DO THIS:
Present the lines from all the entries below as a numbered list, leaving out any blank lines.

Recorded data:
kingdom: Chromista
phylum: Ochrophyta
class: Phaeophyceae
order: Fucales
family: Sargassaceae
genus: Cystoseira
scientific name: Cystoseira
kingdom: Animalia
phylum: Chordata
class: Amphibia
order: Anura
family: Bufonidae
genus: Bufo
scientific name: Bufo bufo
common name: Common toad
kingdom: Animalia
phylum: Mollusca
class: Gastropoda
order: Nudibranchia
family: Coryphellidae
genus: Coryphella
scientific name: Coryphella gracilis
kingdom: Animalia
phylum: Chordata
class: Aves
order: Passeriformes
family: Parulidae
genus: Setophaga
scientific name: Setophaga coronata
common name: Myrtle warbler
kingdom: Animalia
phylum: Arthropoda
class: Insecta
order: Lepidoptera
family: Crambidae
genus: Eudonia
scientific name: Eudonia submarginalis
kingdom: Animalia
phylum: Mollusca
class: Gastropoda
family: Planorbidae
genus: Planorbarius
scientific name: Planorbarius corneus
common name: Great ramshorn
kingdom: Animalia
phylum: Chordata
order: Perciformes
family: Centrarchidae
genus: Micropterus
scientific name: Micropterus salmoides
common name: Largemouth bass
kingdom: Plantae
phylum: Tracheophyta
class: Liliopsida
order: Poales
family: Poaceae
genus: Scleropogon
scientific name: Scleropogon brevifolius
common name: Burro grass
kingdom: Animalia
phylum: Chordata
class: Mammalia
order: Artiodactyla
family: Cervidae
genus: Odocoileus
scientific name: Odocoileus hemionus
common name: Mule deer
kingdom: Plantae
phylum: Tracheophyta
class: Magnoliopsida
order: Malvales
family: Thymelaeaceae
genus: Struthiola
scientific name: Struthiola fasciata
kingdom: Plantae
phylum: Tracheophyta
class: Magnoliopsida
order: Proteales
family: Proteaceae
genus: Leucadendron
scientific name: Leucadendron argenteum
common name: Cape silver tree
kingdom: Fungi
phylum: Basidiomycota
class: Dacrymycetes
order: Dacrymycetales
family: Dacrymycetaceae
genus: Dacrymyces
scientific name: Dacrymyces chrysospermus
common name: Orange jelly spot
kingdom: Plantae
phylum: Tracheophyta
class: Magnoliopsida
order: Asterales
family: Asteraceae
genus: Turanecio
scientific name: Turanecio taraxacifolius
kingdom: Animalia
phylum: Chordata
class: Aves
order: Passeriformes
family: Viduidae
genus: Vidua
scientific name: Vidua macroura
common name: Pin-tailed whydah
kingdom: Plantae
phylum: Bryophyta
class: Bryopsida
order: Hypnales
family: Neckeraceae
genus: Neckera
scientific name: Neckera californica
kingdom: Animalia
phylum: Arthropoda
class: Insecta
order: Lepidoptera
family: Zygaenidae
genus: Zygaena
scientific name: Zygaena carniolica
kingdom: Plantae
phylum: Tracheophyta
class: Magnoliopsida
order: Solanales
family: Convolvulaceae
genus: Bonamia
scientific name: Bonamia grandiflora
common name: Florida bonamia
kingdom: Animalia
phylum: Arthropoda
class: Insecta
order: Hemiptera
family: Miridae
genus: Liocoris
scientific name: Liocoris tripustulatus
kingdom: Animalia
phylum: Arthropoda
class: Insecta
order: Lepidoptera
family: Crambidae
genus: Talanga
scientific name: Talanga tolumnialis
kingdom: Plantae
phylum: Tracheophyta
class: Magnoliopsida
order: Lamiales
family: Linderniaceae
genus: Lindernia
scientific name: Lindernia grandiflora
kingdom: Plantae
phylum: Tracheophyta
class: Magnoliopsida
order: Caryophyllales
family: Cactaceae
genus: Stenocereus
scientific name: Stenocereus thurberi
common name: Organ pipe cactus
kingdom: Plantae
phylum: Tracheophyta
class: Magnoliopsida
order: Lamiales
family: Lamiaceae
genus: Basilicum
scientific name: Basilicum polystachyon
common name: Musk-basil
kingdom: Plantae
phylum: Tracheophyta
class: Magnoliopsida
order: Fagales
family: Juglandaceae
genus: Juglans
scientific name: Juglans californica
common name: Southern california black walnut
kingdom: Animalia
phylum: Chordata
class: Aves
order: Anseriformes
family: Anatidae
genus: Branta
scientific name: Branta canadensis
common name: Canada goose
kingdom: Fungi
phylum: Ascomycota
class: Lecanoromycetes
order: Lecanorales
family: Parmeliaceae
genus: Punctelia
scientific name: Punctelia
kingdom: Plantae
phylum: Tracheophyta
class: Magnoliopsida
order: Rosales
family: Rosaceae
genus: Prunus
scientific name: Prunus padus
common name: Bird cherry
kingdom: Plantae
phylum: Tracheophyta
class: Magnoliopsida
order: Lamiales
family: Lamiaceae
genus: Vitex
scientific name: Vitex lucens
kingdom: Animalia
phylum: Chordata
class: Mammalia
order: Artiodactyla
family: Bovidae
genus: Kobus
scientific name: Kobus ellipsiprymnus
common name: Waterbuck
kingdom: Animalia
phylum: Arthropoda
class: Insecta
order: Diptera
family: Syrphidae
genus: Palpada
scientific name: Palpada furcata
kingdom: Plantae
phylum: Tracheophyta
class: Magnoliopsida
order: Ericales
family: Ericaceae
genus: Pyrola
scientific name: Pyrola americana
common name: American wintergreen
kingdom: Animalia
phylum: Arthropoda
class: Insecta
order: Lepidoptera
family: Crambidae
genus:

THE RESULT:
1. kingdom: Chromista
2. phylum: Ochrophyta
3. class: Phaeophyceae
4. order: Fucales
5. family: Sargassaceae
6. genus: Cystoseira
7. scientific name: Cystoseira
8. kingdom: Animalia
9. phylum: Chordata
10. class: Amphibia
11. order: Anura
12. family: Bufonidae
13. genus: Bufo
14. scientific name: Bufo bufo
15. common name: Common toad
16. kingdom: Animalia
17. phylum: Mollusca
18. class: Gastropoda
19. order: Nudibranchia
20. family: Coryphellidae
21. genus: Coryphella
22. scientific name: Coryphella gracilis
23. kingdom: Animalia
24. phylum: Chordata
25. class: Aves
26. order: Passeriformes
27. family: Parulidae
28. genus: Setophaga
29. scientific name: Setophaga coronata
30. common name: Myrtle warbler
31. kingdom: Animalia
32. phylum: Arthropoda
33. class: Insecta
34. order: Lepidoptera
35. family: Crambidae
36. genus: Eudonia
37. scientific name: Eudonia submarginalis
38. kingdom: Animalia
39. phylum: Mollusca
40. class: Gastropoda
41. family: Planorbidae
42. genus: Planorbarius
43. scientific name: Planorbarius corneus
44. common name: Great ramshorn
45. kingdom: Animalia
46. phylum: Chordata
47. order: Perciformes
48. family: Centrarchidae
49. genus: Micropterus
50. scientific name: Micropterus salmoides
51. common name: Largemouth bass
52. kingdom: Plantae
53. phylum: Tracheophyta
54. class: Liliopsida
55. order: Poales
56. family: Poaceae
57. genus: Scleropogon
58. scientific name: Scleropogon brevifolius
59. common name: Burro grass
60. kingdom: Animalia
61. phylum: Chordata
62. class: Mammalia
63. order: Artiodactyla
64. family: Cervidae
65. genus: Odocoileus
66. scientific name: Odocoileus hemionus
67. common name: Mule deer
68. kingdom: Plantae
69. phylum: Tracheophyta
70. class: Magnoliopsida
71. order: Malvales
72. family: Thymelaeaceae
73. genus: Struthiola
74. scientific name: Struthiola fasciata
75. kingdom: Plantae
76. phylum: Tracheophyta
77. class: Magnoliopsida
78. order: Proteales
79. family: Proteaceae
80. genus: Leucadendron
81. scientific name: Leucadendron argenteum
82. common name: Cape silver tree
83. kingdom: Fungi
84. phylum: Basidiomycota
85. class: Dacrymycetes
86. order: Dacrymycetales
87. family: Dacrymycetaceae
88. genus: Dacrymyces
89. scientific name: Dacrymyces chrysospermus
90. common name: Orange jelly spot
91. kingdom: Plantae
92. phylum: Tracheophyta
93. class: Magnoliopsida
94. order: Asterales
95. family: Asteraceae
96. genus: Turanecio
97. scientific name: Turanecio taraxacifolius
98. kingdom: Animalia
99. phylum: Chordata
100. class: Aves
101. order: Passeriformes
102. family: Viduidae
103. genus: Vidua
104. scientific name: Vidua macroura
105. common name: Pin-tailed whydah
106. kingdom: Plantae
107. phylum: Bryophyta
108. class: Bryopsida
109. order: Hypnales
110. family: Neckeraceae
111. genus: Neckera
112. scientific name: Neckera californica
113. kingdom: Animalia
114. phylum: Arthropoda
115. class: Insecta
116. order: Lepidoptera
117. family: Zygaenidae
118. genus: Zygaena
119. scientific name: Zygaena carniolica
120. kingdom: Plantae
121. phylum: Tracheophyta
122. class: Magnoliopsida
123. order: Solanales
124. family: Convolvulaceae
125. genus: Bonamia
126. scientific name: Bonamia grandiflora
127. common name: Florida bonamia
128. kingdom: Animalia
129. phylum: Arthropoda
130. class: Insecta
131. order: Hemiptera
132. family: Miridae
133. genus: Liocoris
134. scientific name: Liocoris tripustulatus
135. kingdom: Animalia
136. phylum: Arthropoda
137. class: Insecta
138. order: Lepidoptera
139. family: Crambidae
140. genus: Talanga
141. scientific name: Talanga tolumnialis
142. kingdom: Plantae
143. phylum: Tracheophyta
144. class: Magnoliopsida
145. order: Lamiales
146. family: Linderniaceae
147. genus: Lindernia
148. scientific name: Lindernia grandiflora
149. kingdom: Plantae
150. phylum: Tracheophyta
151. class: Magnoliopsida
152. order: Caryophyllales
153. family: Cactaceae
154. genus: Stenocereus
155. scientific name: Stenocereus thurberi
156. common name: Organ pipe cactus
157. kingdom: Plantae
158. phylum: Tracheophyta
159. class: Magnoliopsida
160. order: Lamiales
161. family: Lamiaceae
162. genus: Basilicum
163. scientific name: Basilicum polystachyon
164. common name: Musk-basil
165. kingdom: Plantae
166. phylum: Tracheophyta
167. class: Magnoliopsida
168. order: Fagales
169. family: Juglandaceae
170. genus: Juglans
171. scientific name: Juglans californica
172. common name: Southern california black walnut
173. kingdom: Animalia
174. phylum: Chordata
175. class: Aves
176. order: Anseriformes
177. family: Anatidae
178. genus: Branta
179. scientific name: Branta canadensis
180. common name: Canada goose
181. kingdom: Fungi
182. phylum: Ascomycota
183. class: Lecanoromycetes
184. order: Lecanorales
185. family: Parmeliaceae
186. genus: Punctelia
187. scientific name: Punctelia
188. kingdom: Plantae
189. phylum: Tracheophyta
190. class: Magnoliopsida
191. order: Rosales
192. family: Rosaceae
193. genus: Prunus
194. scientific name: Prunus padus
195. common name: Bird cherry
196. kingdom: Plantae
197. phylum: Tracheophyta
198. class: Magnoliopsida
199. order: Lamiales
200. family: Lamiaceae
201. genus: Vitex
202. scientific name: Vitex lucens
203. kingdom: Animalia
204. phylum: Chordata
205. class: Mammalia
206. order: Artiodactyla
207. family: Bovidae
208. genus: Kobus
209. scientific name: Kobus ellipsiprymnus
210. common name: Waterbuck
211. kingdom: Animalia
212. phylum: Arthropoda
213. class: Insecta
214. order: Diptera
215. family: Syrphidae
216. genus: Palpada
217. scientific name: Palpada furcata
218. kingdom: Plantae
219. phylum: Tracheophyta
220. class: Magnoliopsida
221. order: Ericales
222. family: Ericaceae
223. genus: Pyrola
224. scientific name: Pyrola americana
225. common name: American wintergreen
226. kingdom: Animalia
227. phylum: Arthropoda
228. class: Insecta
229. order: Lepidoptera
230. family: Crambidae
231. genus:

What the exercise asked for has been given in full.